A peculiarity of the X Window System: Windows all the way down
Every window system has windows, as an entity. Usually we think of these
as being used for, well, windows and window like things; application
windows, those extremely annoying pop-up modal dialogs that are always
interrupting you at the wrong time, even perhaps things like pop-up
menus. In its original state, X has more windows than that. Part of how
and why it does this is that X allows windows to nest inside each other,
in a window tree, which you can still see today with 'xwininfo -root
-tree
'.
One of the reasons that X has copious nested windows is that X was designed with a particular model of writing X programs in mind, and that model made everything into a (nested) window. Seriously, everything. In an old fashioned X application, windows are everywhere. Buttons are windows (or several windows if they're radio buttons or the like), text areas are windows, menu entries are each a window of their own within the window that is the menu, visible containers of things are windows (with more windows nested inside them), and so on.
This copious use of windows allows a lot of things to happen on the server side, because various things (like mouse cursors) are defined on a per-window basis, and also windows can be created with things like server-set borders. So the X server can render sub-window borders to give your buttons an outline and automatically change the cursor when the mouse moves into and out of a sub-window, all without the client having to do anything. And often input events like mouse clicks or keys can be specifically tied to some sub-window, so your program doesn't have to hunt through its widget geometry to figure out what was clicked. There are more tricks; for example, you can get 'enter' and 'leave' events when the mouse enters or leaves a (sub)window, which programs can use to highlight the current thing (ie, subwindow) under the cursor without the full cost of constantly tracking mouse motion and working out what widget is under the cursor every time.

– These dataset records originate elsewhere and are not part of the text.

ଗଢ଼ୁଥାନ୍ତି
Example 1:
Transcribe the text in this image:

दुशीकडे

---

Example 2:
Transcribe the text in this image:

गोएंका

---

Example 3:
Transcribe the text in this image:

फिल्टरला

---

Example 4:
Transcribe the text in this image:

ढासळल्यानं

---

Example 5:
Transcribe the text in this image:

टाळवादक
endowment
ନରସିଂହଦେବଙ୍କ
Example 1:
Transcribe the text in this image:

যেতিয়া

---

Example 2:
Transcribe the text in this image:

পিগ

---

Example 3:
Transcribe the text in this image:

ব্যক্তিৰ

The old, classical X toolkits like Xt and the
Athena widget set (Xaw)
heavily used this 'tree of nested windows' approach, and you can
still see large window trees with 'xwininfo
' when you apply it
to old applications with lots of visible buttons; one example is
'xfontsel'. Even the venerable xterm normally contains a nested
window (for the scrollbar, which I believe it uses partly to
automatically change the X cursor when you move the mouse into the
scrollbar). However, this doesn't seem to be universal; when I look
at one Xaw-based application I have handy,
it doesn't seem to use subwindows despite having a list widget
of things to click on.
Presumably in Xaw and perhaps Xt it depends on what sort of widget
you're using, with some widgets using sub-windows and some not.

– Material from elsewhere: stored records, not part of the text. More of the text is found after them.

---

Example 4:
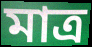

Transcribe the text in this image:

মাত্ৰ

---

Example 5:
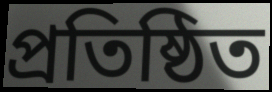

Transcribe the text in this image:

প্ৰতিষ্ঠিত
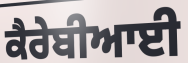
ਕੈਰੇਬੀਆਈ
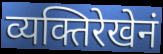
व्यक्तिरेखेनं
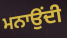
ਮਨਾਉਂਦੀ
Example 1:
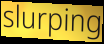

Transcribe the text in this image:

slurping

Another program, written using Tk, does use subwindows for its buttons (with
them clearly visible in 'xwininfo -tree
').
This approach fell out of favour for various reasons, but certainly one significant one is that it's strongly tied to X's server side rendering. Because these subwindows are 'on top of' their parent (sub)windows, they have to be rendered individually; otherwise they'll cover what was rendered into the parent (and naturally they clip what is rendered to them to their visible boundaries). If you're sending rendering commands to the server, this is just a matter of what windows they're for and what coordinates you draw at, but if you render on the client, you have to ship over a ton of little buffers (one for each sub-window) instead of one big one for your whole window, and in fact you're probably sending extra data (the parts of all of the parent windows that gets covered up by child windows).
So in modern toolkits, the top level window and everything in it is generally only one X window with no nested subwindows, and all buttons and other UI elements are drawn by the client directly into that window (usually with client side drawing). The client itself tracks the mouse pointer and sends 'change the cursors to <X>' requests to the server as the pointer moves in and out of UI elements that should have different mouse cursors, and when it gets events, the client searches its own widget hierarchy to decide what should handle them (possibly including client side window decorations (CSD)).

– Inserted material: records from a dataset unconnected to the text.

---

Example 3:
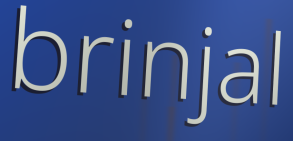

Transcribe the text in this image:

brinjal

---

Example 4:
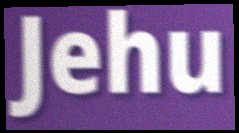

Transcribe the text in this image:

Jehu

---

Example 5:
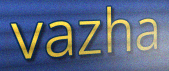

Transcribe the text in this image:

vazha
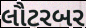
લૌટરબર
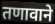
तणावाने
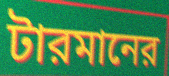
টারমানের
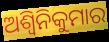
ଅଶ୍ୱିନିକୁମାର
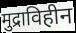
मुद्राविहीन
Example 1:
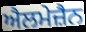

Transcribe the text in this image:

ਐਲਮੇਜ਼ੈਨ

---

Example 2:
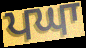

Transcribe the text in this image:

ਪਘਾ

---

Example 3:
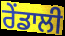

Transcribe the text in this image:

ਰੇਂਡਾਲੀ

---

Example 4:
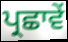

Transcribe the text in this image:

(I think toolkits may create some invisible sub-windows for event handling reasons. Gnome-terminal and other Gnome applications appear to create a 1x1 sub-window, for example.)
As a side note, another place you can still find this many-window style is in some old fashioned X window managers, such as fvwm. When fvwm puts a frame around a window (such as the ones visible on windows on my desktop), the specific elements of the frame (the title bar, any buttons in the title bar, the side and corner drag-to-resize areas, and so on) are all separate X sub-windows. One thing I believe this is used for is to automatically show an appropriate mouse cursor when the mouse is over the right spot. For example, if your mouse is in the right side 'grab to resize right' border, the mouse cursor changes to show you this.
(The window managers for modern desktops, like Cinnamon, don't handle their window manager decorations like this; they draw everything as decorations and handle the 'widget' nature of title bar buttons and so on internally.)